Your Body and Your Serious Doctor’s Visit

As you cruise into your thirties, you start to notice that possibly you are mortal like everyone else. Nothing specific happening between you and your body, but now and then there are little signs that you are not a teenager any longer. Some things unlike childhood days where you played all day long. You can not multi-sport unless you do it all the time. If you eat as if you are seventeen, you pay a price later in the day or night, or the next day.

One other thing you may have noticed is you start to pay a little more attention to your overall health. You may decide it is time to see a doctor for a first in a long time checkup. Perhaps you really aren’t feeling as good as you used to and you want to find out why. Want to or not, sooner or later you find yourself making that first phone call to the doctor.

Initially when you visit your Doctor, he or she will may some pretty firm ideas on how you are tending to your body. You will be quizzed on what and how you eat, exercise, sleep and a few more intimate questions. It is a good idea to do some thinking about your life style before you are asked these questions. Your doctor can only make decisions on the information you supply. Lying to your doctor, or letting your doctor guess is not the best course of action. Your doctor has heard it all and there probably nothing you can say that will be a surprise or shock.

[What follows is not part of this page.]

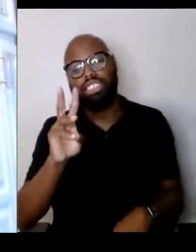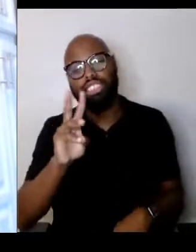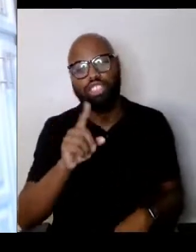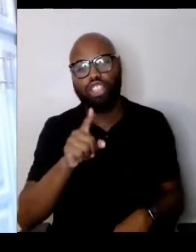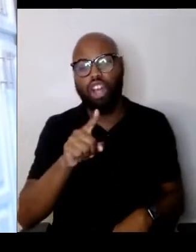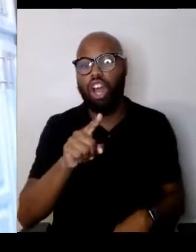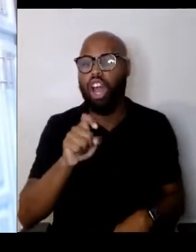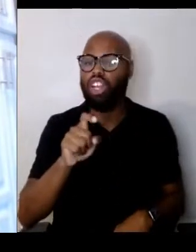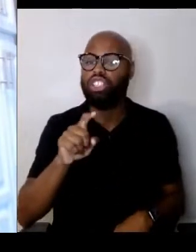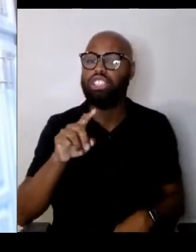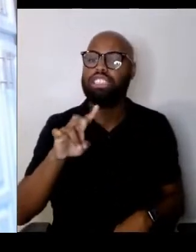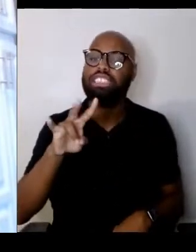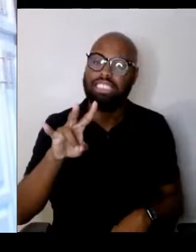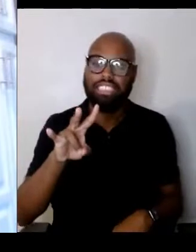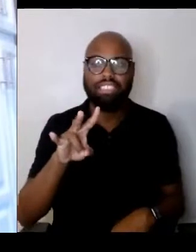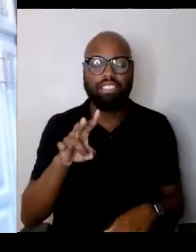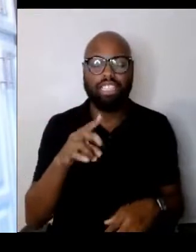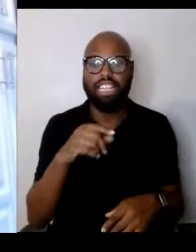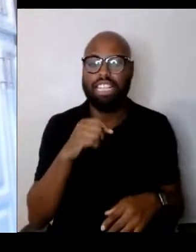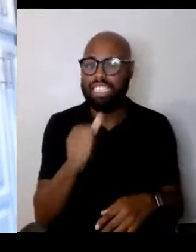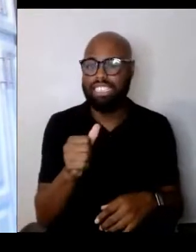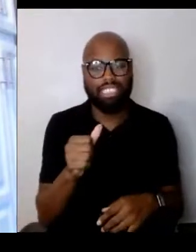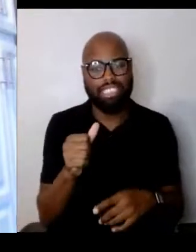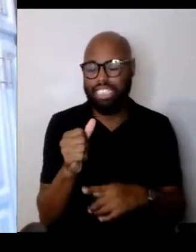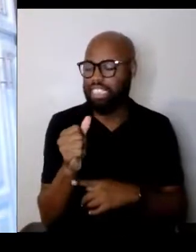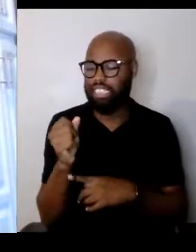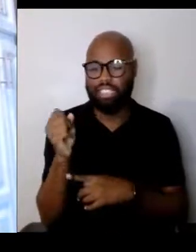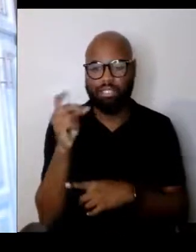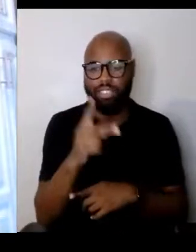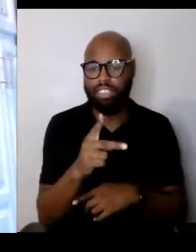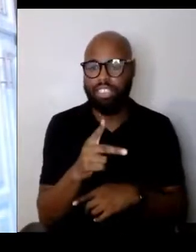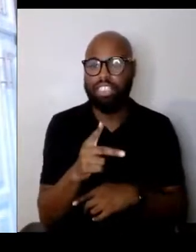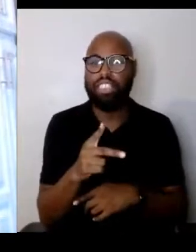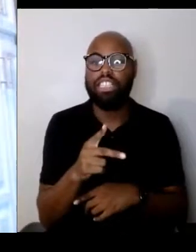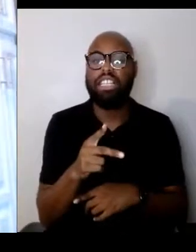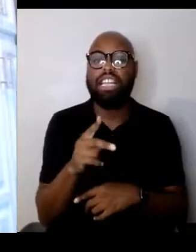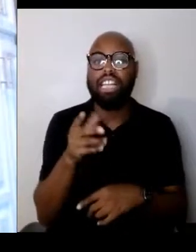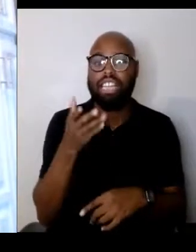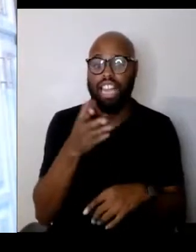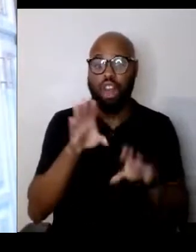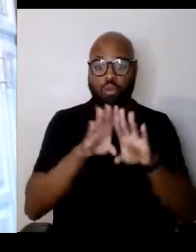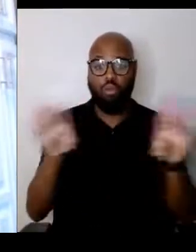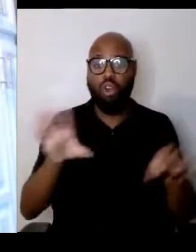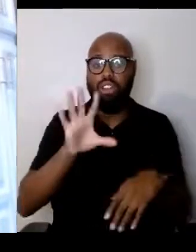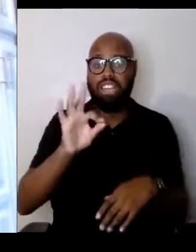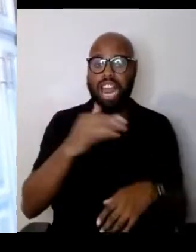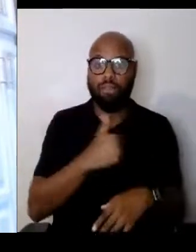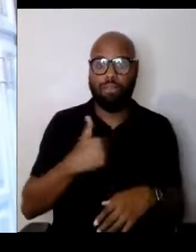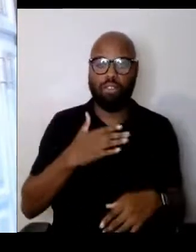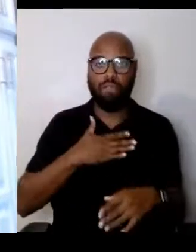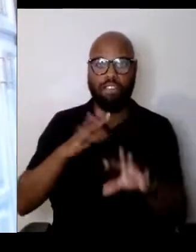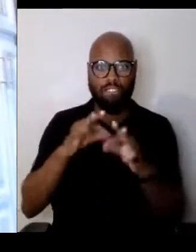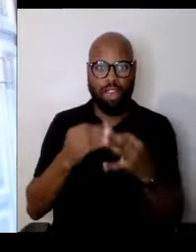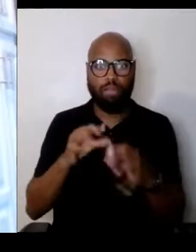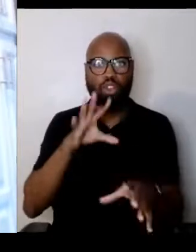and on that wall were nine members of my own family, including my father, including my great grandmother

healthIn my experience we tend to lie to our doctors. We modify our life story as we tell the doctor what we are doing or not doing. If we drink every day, we tell the Doctor we have a few drinks a week. If we live on coffee and doughnuts we modify that to two small cups of coffee and an occasional doughnut. Our fifty step daily walk from our car to the job, or store becomes a twenty minute stroll, or perhaps a daily mile jog.

While it feels good to tell our doctor we are living healthier than we do, it is a mistake to do so. First off your doctor will order up blood tests. These tests are thorough enough to separate fact from fiction of your story. At the very least they are precise enough to raise some doubt about your real life. The downside is, when your doctor questions you again, and you again fudge how you are living, you are painting a picture of your over all health that is not accurate.

It is no secret that we tell little half truths and partial omissions every day. Mostly we do this to keep the peace or save someone’s feelings. We all do it to some extent and we all except that everyone around does it too. There are too places where you need to be brutally honest in what you admit to. The first place is between your ears. If you can not be true to yourself and acknowledge what you know to be true, your life is less than should could be. If you are not truthful with your doctor, your doctor can not be as effective in helping you as they could be if you tell the truth.

As your life progresses from this point on, you will discover there are things you never knew about until now. Suddenly pizza gives you heartburn, and too much sitting makes one knee stiff. You may discover are more serious problem, as in a ‘health condition’.

Welcome to the real world. Like it or not, all of us as we age, discover body problems we never knew we had. We slowly start to fall apart. We share this with everyone who ever drew a breath. Most health problems you will have are not new problems. In fact they have probably been present since the day you were born. Until now they stayed in the background unnoticed. It is a tough thing to accept at first that like everyone else, you are slowly getting older, and eventually like everyone before you, you will get old

Acceptance is taking a positive approach to a life situation you can not change, denial is putting off until tomorrow what is easier to start accepting today. Be truthful to your doctor and yourself when it comes to you. It is natural that sooner or later, something about your body will not work as well as it used to. Do yourself a favor at the Doctor’s office; tell the truth about you.